● **Task prompt**
Copy out the source text of every item below word for word, omitting the pictures from your answer.
##### The data
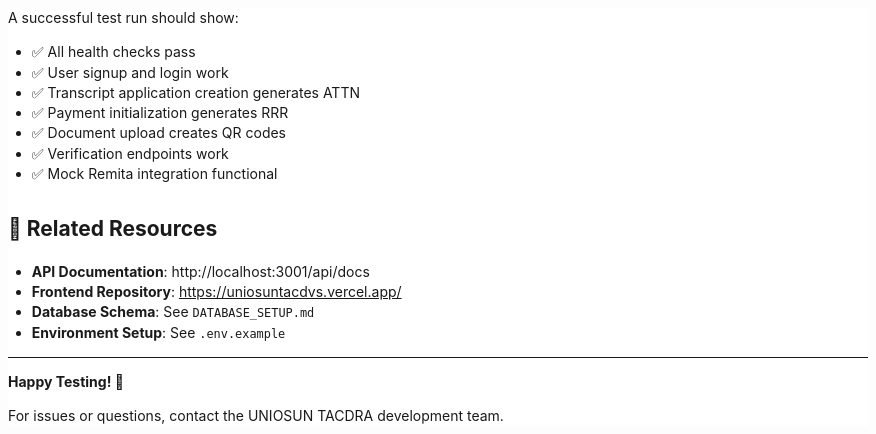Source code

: A successful test run should show:
- ✅ All health checks pass
- ✅ User signup and login work
- ✅ Transcript application creation generates ATTN
- ✅ Payment initialization generates RRR  
- ✅ Document upload creates QR codes
- ✅ Verification endpoints work
- ✅ Mock Remita integration functional

## 🔗 Related Resources

- **API Documentation**: http://localhost:3001/api/docs
- **Frontend Repository**: https://uniosuntacdvs.vercel.app/
- **Database Schema**: See `DATABASE_SETUP.md`
- **Environment Setup**: See `.env.example`

---

**Happy Testing! 🚀**

For issues or questions, contact the UNIOSUN TACDRA development team.
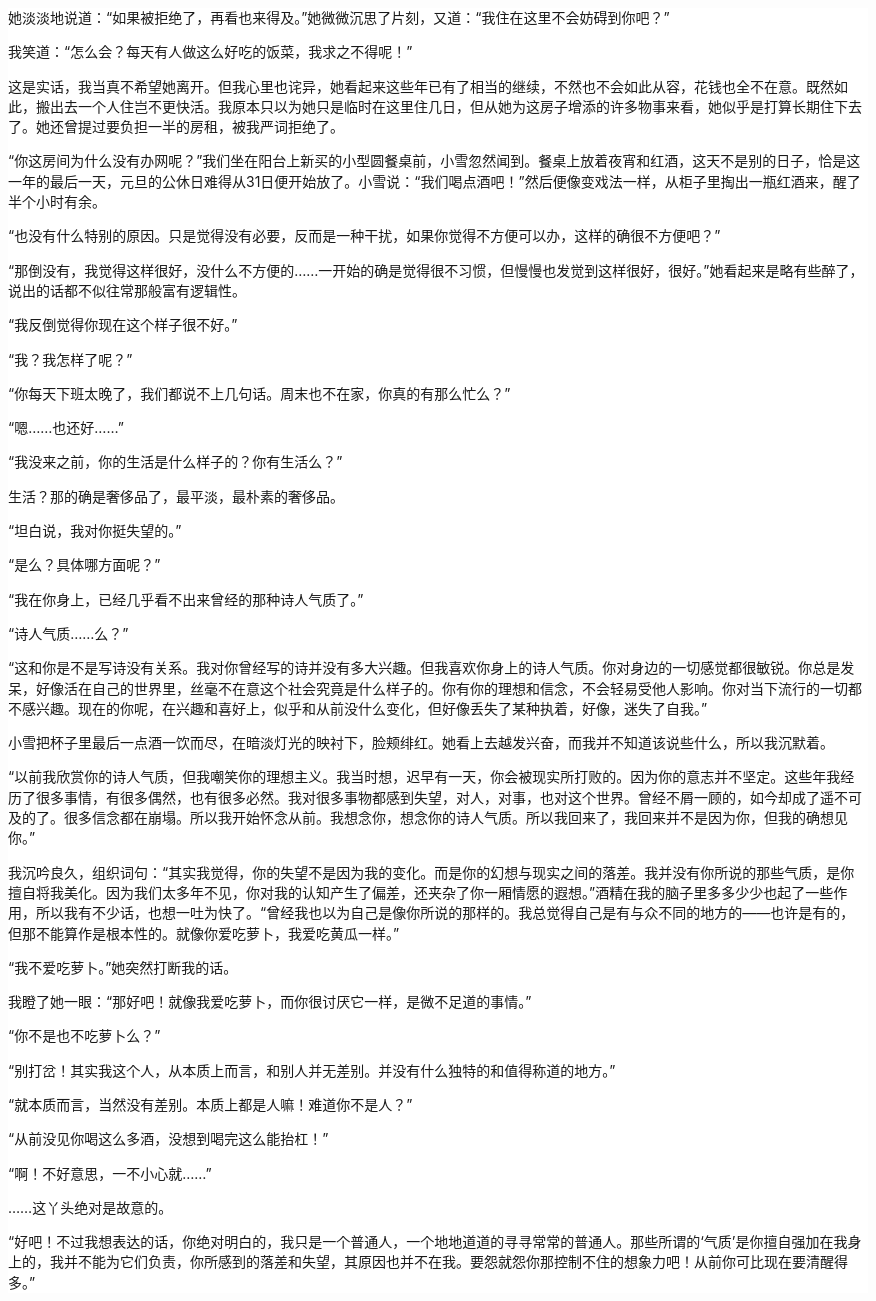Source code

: 她淡淡地说道：“如果被拒绝了，再看也来得及。”她微微沉思了片刻，又道：“我住在这里不会妨碍到你吧？”

我笑道：“怎么会？每天有人做这么好吃的饭菜，我求之不得呢！”

这是实话，我当真不希望她离开。但我心里也诧异，她看起来这些年已有了相当的继续，不然也不会如此从容，花钱也全不在意。既然如此，搬出去一个人住岂不更快活。我原本只以为她只是临时在这里住几日，但从她为这房子增添的许多物事来看，她似乎是打算长期住下去了。她还曾提过要负担一半的房租，被我严词拒绝了。

“你这房间为什么没有办网呢？”我们坐在阳台上新买的小型圆餐桌前，小雪忽然闻到。餐桌上放着夜宵和红酒，这天不是别的日子，恰是这一年的最后一天，元旦的公休日难得从31日便开始放了。小雪说：“我们喝点酒吧！”然后便像变戏法一样，从柜子里掏出一瓶红酒来，醒了半个小时有余。

“也没有什么特别的原因。只是觉得没有必要，反而是一种干扰，如果你觉得不方便可以办，这样的确很不方便吧？”

“那倒没有，我觉得这样很好，没什么不方便的……一开始的确是觉得很不习惯，但慢慢也发觉到这样很好，很好。”她看起来是略有些醉了，说出的话都不似往常那般富有逻辑性。

“我反倒觉得你现在这个样子很不好。”

“我？我怎样了呢？”

“你每天下班太晚了，我们都说不上几句话。周末也不在家，你真的有那么忙么？”

“嗯……也还好……”

“我没来之前，你的生活是什么样子的？你有生活么？”

生活？那的确是奢侈品了，最平淡，最朴素的奢侈品。

“坦白说，我对你挺失望的。”

“是么？具体哪方面呢？”

“我在你身上，已经几乎看不出来曾经的那种诗人气质了。”

“诗人气质……么？”

“这和你是不是写诗没有关系。我对你曾经写的诗并没有多大兴趣。但我喜欢你身上的诗人气质。你对身边的一切感觉都很敏锐。你总是发呆，好像活在自己的世界里，丝毫不在意这个社会究竟是什么样子的。你有你的理想和信念，不会轻易受他人影响。你对当下流行的一切都不感兴趣。现在的你呢，在兴趣和喜好上，似乎和从前没什么变化，但好像丢失了某种执着，好像，迷失了自我。”

小雪把杯子里最后一点酒一饮而尽，在暗淡灯光的映衬下，脸颊绯红。她看上去越发兴奋，而我并不知道该说些什么，所以我沉默着。

“以前我欣赏你的诗人气质，但我嘲笑你的理想主义。我当时想，迟早有一天，你会被现实所打败的。因为你的意志并不坚定。这些年我经历了很多事情，有很多偶然，也有很多必然。我对很多事物都感到失望，对人，对事，也对这个世界。曾经不屑一顾的，如今却成了遥不可及的了。很多信念都在崩塌。所以我开始怀念从前。我想念你，想念你的诗人气质。所以我回来了，我回来并不是因为你，但我的确想见你。”

我沉吟良久，组织词句：“其实我觉得，你的失望不是因为我的变化。而是你的幻想与现实之间的落差。我并没有你所说的那些气质，是你擅自将我美化。因为我们太多年不见，你对我的认知产生了偏差，还夹杂了你一厢情愿的遐想。”酒精在我的脑子里多多少少也起了一些作用，所以我有不少话，也想一吐为快了。“曾经我也以为自己是像你所说的那样的。我总觉得自己是有与众不同的地方的——也许是有的，但那不能算作是根本性的。就像你爱吃萝卜，我爱吃黄瓜一样。”

“我不爱吃萝卜。”她突然打断我的话。

我瞪了她一眼：“那好吧！就像我爱吃萝卜，而你很讨厌它一样，是微不足道的事情。”

“你不是也不吃萝卜么？”

“别打岔！其实我这个人，从本质上而言，和别人并无差别。并没有什么独特的和值得称道的地方。”

“就本质而言，当然没有差别。本质上都是人嘛！难道你不是人？”

“从前没见你喝这么多酒，没想到喝完这么能抬杠！”

“啊！不好意思，一不小心就……”

……这丫头绝对是故意的。

“好吧！不过我想表达的话，你绝对明白的，我只是一个普通人，一个地地道道的寻寻常常的普通人。那些所谓的‘气质’是你擅自强加在我身上的，我并不能为它们负责，你所感到的落差和失望，其原因也并不在我。要怨就怨你那控制不住的想象力吧！从前你可比现在要清醒得多。”
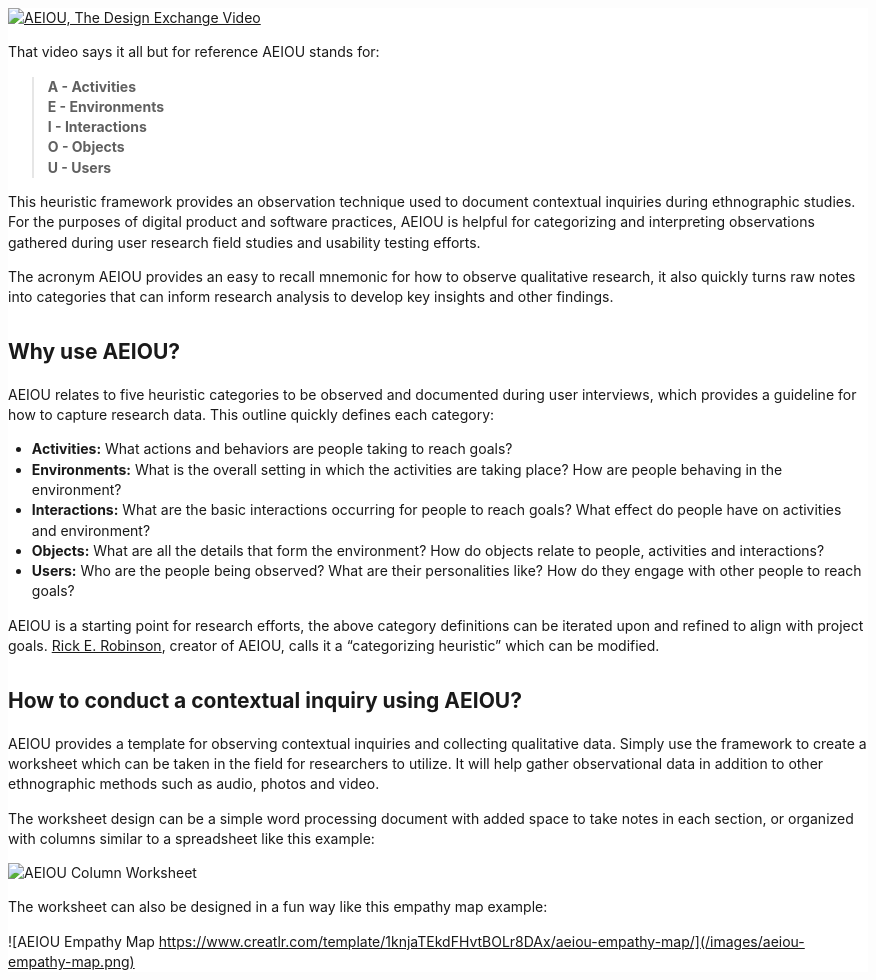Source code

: [![AEIOU, The Design Exchange Video](https://i.ytimg.com/vi/Uvvd6pcNX84/maxresdefault.jpg)](https://www.youtube.com/watch?v=Uvvd6pcNX84)

That video says it all but for reference AEIOU stands for:

> **A - Activities**\
> **E - Environments**\
> **I - Interactions**\
> **O - Objects**\
> **U - Users**

This heuristic framework provides an observation technique used to document contextual inquiries during ethnographic studies. For the purposes of digital product and software practices, AEIOU is helpful for categorizing and interpreting observations gathered during user research field studies and usability testing efforts.

The acronym AEIOU provides an easy to recall mnemonic for how to observe qualitative research, it also quickly turns raw notes into categories that can inform research analysis to develop key insights and other findings.

## Why use AEIOU?

AEIOU relates to five heuristic categories to be observed and documented during user interviews, which provides a guideline for how to capture research data. This outline quickly defines each category:

* **Activities:** What actions and behaviors are people taking to reach goals?
* **Environments:** What is the overall setting in which the activities are taking place? How are people behaving in the environment?
* **Interactions:** What are the basic interactions occurring for people to reach goals? What effect do people have on activities and environment?
* **Objects:** What are all the details that form the environment? How do objects relate to people, activities and interactions?
* **Users:** Who are the people being observed? What are their personalities like? How do they engage with other people to reach goals?

AEIOU is a starting point for research efforts, the above category definitions can be iterated upon and refined to align with project goals. [Rick E. Robinson](https://www.epicpeople.org/building-a-useful-research-tool/), creator of AEIOU, calls it a “categorizing heuristic” which can be modified.

## How to conduct a contextual inquiry using AEIOU?

AEIOU provides a template for observing contextual inquiries and collecting qualitative data. Simply use the framework to create a worksheet which can be taken in the field for researchers to utilize. It will help gather observational data in addition to other ethnographic methods such as audio, photos and video.

The worksheet design can be a simple word processing document with added space to take notes in each section, or organized with columns similar to a spreadsheet like this example:

![AEIOU Column Worksheet ](/images/aeiou_worksheet.jpg)

The worksheet can also be designed in a fun way like this empathy map example:

![AEIOU Empathy Map https://www.creatlr.com/template/1knjaTEkdFHvtBOLr8DAx/aeiou-empathy-map/](/images/aeiou-empathy-map.png)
##########
● **Response for this exercise**
Source code

: A successful test run should show:
- ✅ All health checks pass
- ✅ User signup and login work
- ✅ Transcript application creation generates ATTN
- ✅ Payment initialization generates RRR  
- ✅ Document upload creates QR codes
- ✅ Verification endpoints work
- ✅ Mock Remita integration functional

## 🔗 Related Resources

- **API Documentation**: http://localhost:3001/api/docs
- **Frontend Repository**: https://uniosuntacdvs.vercel.app/
- **Database Schema**: See `DATABASE_SETUP.md`
- **Environment Setup**: See `.env.example`

---

**Happy Testing! 🚀**

For issues or questions, contact the UNIOSUN TACDRA development team.
Source code

: 她淡淡地说道：“如果被拒绝了，再看也来得及。”她微微沉思了片刻，又道：“我住在这里不会妨碍到你吧？”

我笑道：“怎么会？每天有人做这么好吃的饭菜，我求之不得呢！”

这是实话，我当真不希望她离开。但我心里也诧异，她看起来这些年已有了相当的继续，不然也不会如此从容，花钱也全不在意。既然如此，搬出去一个人住岂不更快活。我原本只以为她只是临时在这里住几日，但从她为这房子增添的许多物事来看，她似乎是打算长期住下去了。她还曾提过要负担一半的房租，被我严词拒绝了。

“你这房间为什么没有办网呢？”我们坐在阳台上新买的小型圆餐桌前，小雪忽然闻到。餐桌上放着夜宵和红酒，这天不是别的日子，恰是这一年的最后一天，元旦的公休日难得从31日便开始放了。小雪说：“我们喝点酒吧！”然后便像变戏法一样，从柜子里掏出一瓶红酒来，醒了半个小时有余。

“也没有什么特别的原因。只是觉得没有必要，反而是一种干扰，如果你觉得不方便可以办，这样的确很不方便吧？”

“那倒没有，我觉得这样很好，没什么不方便的……一开始的确是觉得很不习惯，但慢慢也发觉到这样很好，很好。”她看起来是略有些醉了，说出的话都不似往常那般富有逻辑性。

“我反倒觉得你现在这个样子很不好。”

“我？我怎样了呢？”

“你每天下班太晚了，我们都说不上几句话。周末也不在家，你真的有那么忙么？”

“嗯……也还好……”

“我没来之前，你的生活是什么样子的？你有生活么？”

生活？那的确是奢侈品了，最平淡，最朴素的奢侈品。

“坦白说，我对你挺失望的。”

“是么？具体哪方面呢？”

“我在你身上，已经几乎看不出来曾经的那种诗人气质了。”

“诗人气质……么？”

“这和你是不是写诗没有关系。我对你曾经写的诗并没有多大兴趣。但我喜欢你身上的诗人气质。你对身边的一切感觉都很敏锐。你总是发呆，好像活在自己的世界里，丝毫不在意这个社会究竟是什么样子的。你有你的理想和信念，不会轻易受他人影响。你对当下流行的一切都不感兴趣。现在的你呢，在兴趣和喜好上，似乎和从前没什么变化，但好像丢失了某种执着，好像，迷失了自我。”

小雪把杯子里最后一点酒一饮而尽，在暗淡灯光的映衬下，脸颊绯红。她看上去越发兴奋，而我并不知道该说些什么，所以我沉默着。

“以前我欣赏你的诗人气质，但我嘲笑你的理想主义。我当时想，迟早有一天，你会被现实所打败的。因为你的意志并不坚定。这些年我经历了很多事情，有很多偶然，也有很多必然。我对很多事物都感到失望，对人，对事，也对这个世界。曾经不屑一顾的，如今却成了遥不可及的了。很多信念都在崩塌。所以我开始怀念从前。我想念你，想念你的诗人气质。所以我回来了，我回来并不是因为你，但我的确想见你。”

我沉吟良久，组织词句：“其实我觉得，你的失望不是因为我的变化。而是你的幻想与现实之间的落差。我并没有你所说的那些气质，是你擅自将我美化。因为我们太多年不见，你对我的认知产生了偏差，还夹杂了你一厢情愿的遐想。”酒精在我的脑子里多多少少也起了一些作用，所以我有不少话，也想一吐为快了。“曾经我也以为自己是像你所说的那样的。我总觉得自己是有与众不同的地方的——也许是有的，但那不能算作是根本性的。就像你爱吃萝卜，我爱吃黄瓜一样。”

“我不爱吃萝卜。”她突然打断我的话。

我瞪了她一眼：“那好吧！就像我爱吃萝卜，而你很讨厌它一样，是微不足道的事情。”

“你不是也不吃萝卜么？”

“别打岔！其实我这个人，从本质上而言，和别人并无差别。并没有什么独特的和值得称道的地方。”

“就本质而言，当然没有差别。本质上都是人嘛！难道你不是人？”

“从前没见你喝这么多酒，没想到喝完这么能抬杠！”

“啊！不好意思，一不小心就……”

……这丫头绝对是故意的。

“好吧！不过我想表达的话，你绝对明白的，我只是一个普通人，一个地地道道的寻寻常常的普通人。那些所谓的‘气质’是你擅自强加在我身上的，我并不能为它们负责，你所感到的落差和失望，其原因也并不在我。要怨就怨你那控制不住的想象力吧！从前你可比现在要清醒得多。”
Source code

: [![AEIOU, The Design Exchange Video](https://i.ytimg.com/vi/Uvvd6pcNX84/maxresdefault.jpg)](https://www.youtube.com/watch?v=Uvvd6pcNX84)

That video says it all but for reference AEIOU stands for:

> **A - Activities**\
> **E - Environments**\
> **I - Interactions**\
> **O - Objects**\
> **U - Users**

This heuristic framework provides an observation technique used to document contextual inquiries during ethnographic studies. For the purposes of digital product and software practices, AEIOU is helpful for categorizing and interpreting observations gathered during user research field studies and usability testing efforts.

The acronym AEIOU provides an easy to recall mnemonic for how to observe qualitative research, it also quickly turns raw notes into categories that can inform research analysis to develop key insights and other findings.

## Why use AEIOU?

AEIOU relates to five heuristic categories to be observed and documented during user interviews, which provides a guideline for how to capture research data. This outline quickly defines each category:

* **Activities:** What actions and behaviors are people taking to reach goals?
* **Environments:** What is the overall setting in which the activities are taking place? How are people behaving in the environment?
* **Interactions:** What are the basic interactions occurring for people to reach goals? What effect do people have on activities and environment?
* **Objects:** What are all the details that form the environment? How do objects relate to people, activities and interactions?
* **Users:** Who are the people being observed? What are their personalities like? How do they engage with other people to reach goals?

AEIOU is a starting point for research efforts, the above category definitions can be iterated upon and refined to align with project goals. [Rick E. Robinson](https://www.epicpeople.org/building-a-useful-research-tool/), creator of AEIOU, calls it a “categorizing heuristic” which can be modified.

## How to conduct a contextual inquiry using AEIOU?

AEIOU provides a template for observing contextual inquiries and collecting qualitative data. Simply use the framework to create a worksheet which can be taken in the field for researchers to utilize. It will help gather observational data in addition to other ethnographic methods such as audio, photos and video.

The worksheet design can be a simple word processing document with added space to take notes in each section, or organized with columns similar to a spreadsheet like this example:

![AEIOU Column Worksheet ](/images/aeiou_worksheet.jpg)

The worksheet can also be designed in a fun way like this empathy map example:

![AEIOU Empathy Map https://www.creatlr.com/template/1knjaTEkdFHvtBOLr8DAx/aeiou-empathy-map/](/images/aeiou-empathy-map.png)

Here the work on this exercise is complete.